The scariest part is that these are just the projections based on what’s happening now.
In other words, they don’t take into account any massive new spending programs, recessions, wars, pandemics, or other such events. The projections are based on “things as they are,” as if you can use the present as a model for the future. And we know that reality doesn’t really work that way.
So, how will America try to offset these incredibly daunting numbers? A VAT. This essentially taxes every step in the production chain instead of just adding on sales tax at the end. It’s ultimately folded into the final consumer price instead of being broken out separately like a sales tax. In short, stuff will cost more.
Not surprisingly, this tax is widely used around the world--the US being the only country in the 36-member OECD (an an intergovernmental economic organisation) not to have it. This tax enables governments to spend more without actually adding value to the production chain itself. Plus, it taxes the lower and middle class in the exact same way as the wealthy--a difficult proposition to sell to the American people.
But with the potential of a financial crisis on the horizon however, the government will have no choice but to consider and, most likely, enact the tax.
Even if the tax rate goes up to 70% on the wealthy, capital gains and duties are raised, and a wealth tax is enacted, that still only gets the government about halfway to where it needs to be by the end of the decade.
An increased payroll tax is another way the government could make up some of this needed deficit. Once again, following the European model, the US government would take a significant amount more out of people’s paychecks in FICA to cover entitlements such as Medicare and Social Security.

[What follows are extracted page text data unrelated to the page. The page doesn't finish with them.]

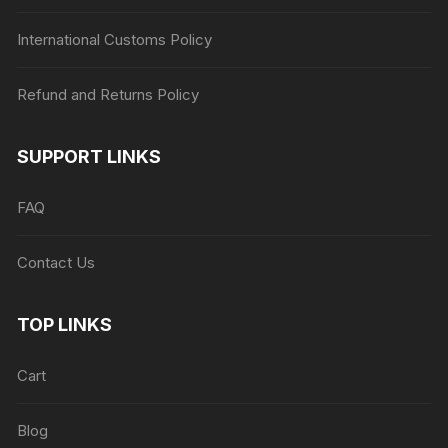
International Customs Policy
Refund and Returns Policy
SUPPORT LINKS
FAQ
Contact Us
TOP LINKS
Cart
Blog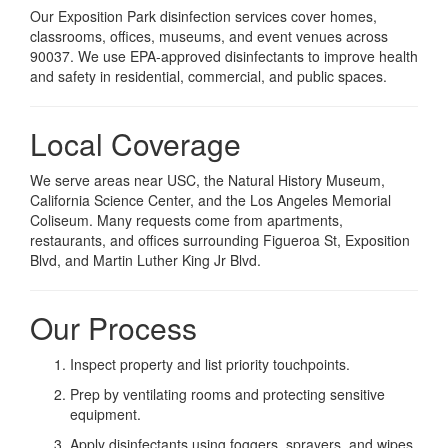
Our Exposition Park disinfection services cover homes,
classrooms, offices, museums, and event venues across
90037. We use EPA-approved disinfectants to improve health
and safety in residential, commercial, and public spaces.
Local Coverage
We serve areas near USC, the Natural History Museum,
California Science Center, and the Los Angeles Memorial
Coliseum. Many requests come from apartments,
restaurants, and offices surrounding Figueroa St, Exposition
Blvd, and Martin Luther King Jr Blvd.
Our Process
Inspect property and list priority touchpoints.
Prep by ventilating rooms and protecting sensitive
equipment.
Apply disinfectants using foggers, sprayers, and wipes.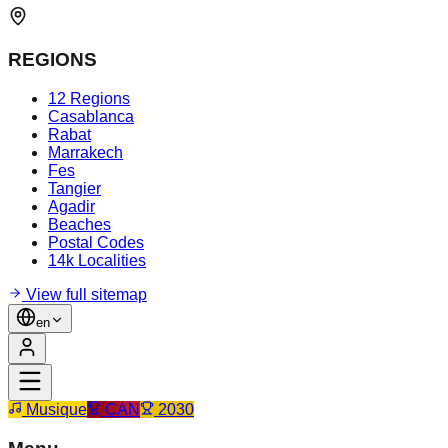
REGIONS
12 Regions
Casablanca
Rabat
Marrakech
Fes
Tangier
Agadir
Beaches
Postal Codes
14k Localities
View full sitemap
en
Musique
CAN
2030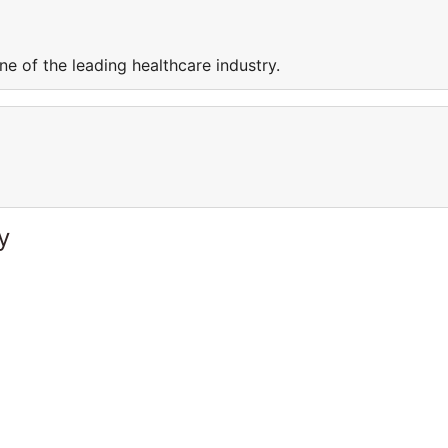
e of the leading healthcare industry.
y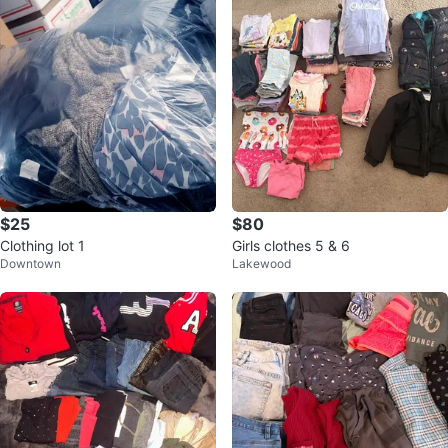
$25
$80
Clothing lot 1
Girls clothes 5 & 6
Downtown
Lakewood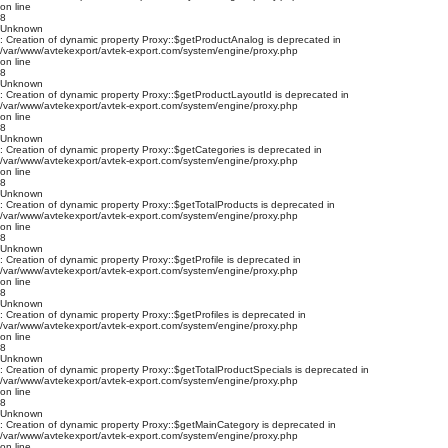
on line
8
Unknown
: Creation of dynamic property Proxy::$getProductAnalog is deprecated in
/var/www/avtekexport/avtek-export.com/system/engine/proxy.php
on line
8
Unknown
: Creation of dynamic property Proxy::$getProductLayoutId is deprecated in
/var/www/avtekexport/avtek-export.com/system/engine/proxy.php
on line
8
Unknown
: Creation of dynamic property Proxy::$getCategories is deprecated in
/var/www/avtekexport/avtek-export.com/system/engine/proxy.php
on line
8
Unknown
: Creation of dynamic property Proxy::$getTotalProducts is deprecated in
/var/www/avtekexport/avtek-export.com/system/engine/proxy.php
on line
8
Unknown
: Creation of dynamic property Proxy::$getProfile is deprecated in
/var/www/avtekexport/avtek-export.com/system/engine/proxy.php
on line
8
Unknown
: Creation of dynamic property Proxy::$getProfiles is deprecated in
/var/www/avtekexport/avtek-export.com/system/engine/proxy.php
on line
8
Unknown
: Creation of dynamic property Proxy::$getTotalProductSpecials is deprecated in
/var/www/avtekexport/avtek-export.com/system/engine/proxy.php
on line
8
Unknown
: Creation of dynamic property Proxy::$getMainCategory is deprecated in
/var/www/avtekexport/avtek-export.com/system/engine/proxy.php
on line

At this point, the question seems to be more like WHEN, not IF, these government collection tools will be put in place. If there are no new, big government spending programs put in place and the economy avoids any major calamity, these methods could lead the US back to financial stability. And, while it would hurt the working class, it may not be catastrophic.
If big new programs are passed, such as the Medicare For ALL plans favored by Warren and Sanders, these taxes would have to be passed much faster and more aggressively. This would mean two things:
First, current high-earners will not be able to accumulate wealth like high-earners before them.
Second, it would go a long way towards further stressing the middle class, using them to fund this government spending, essentially killing the middle-class American Dream.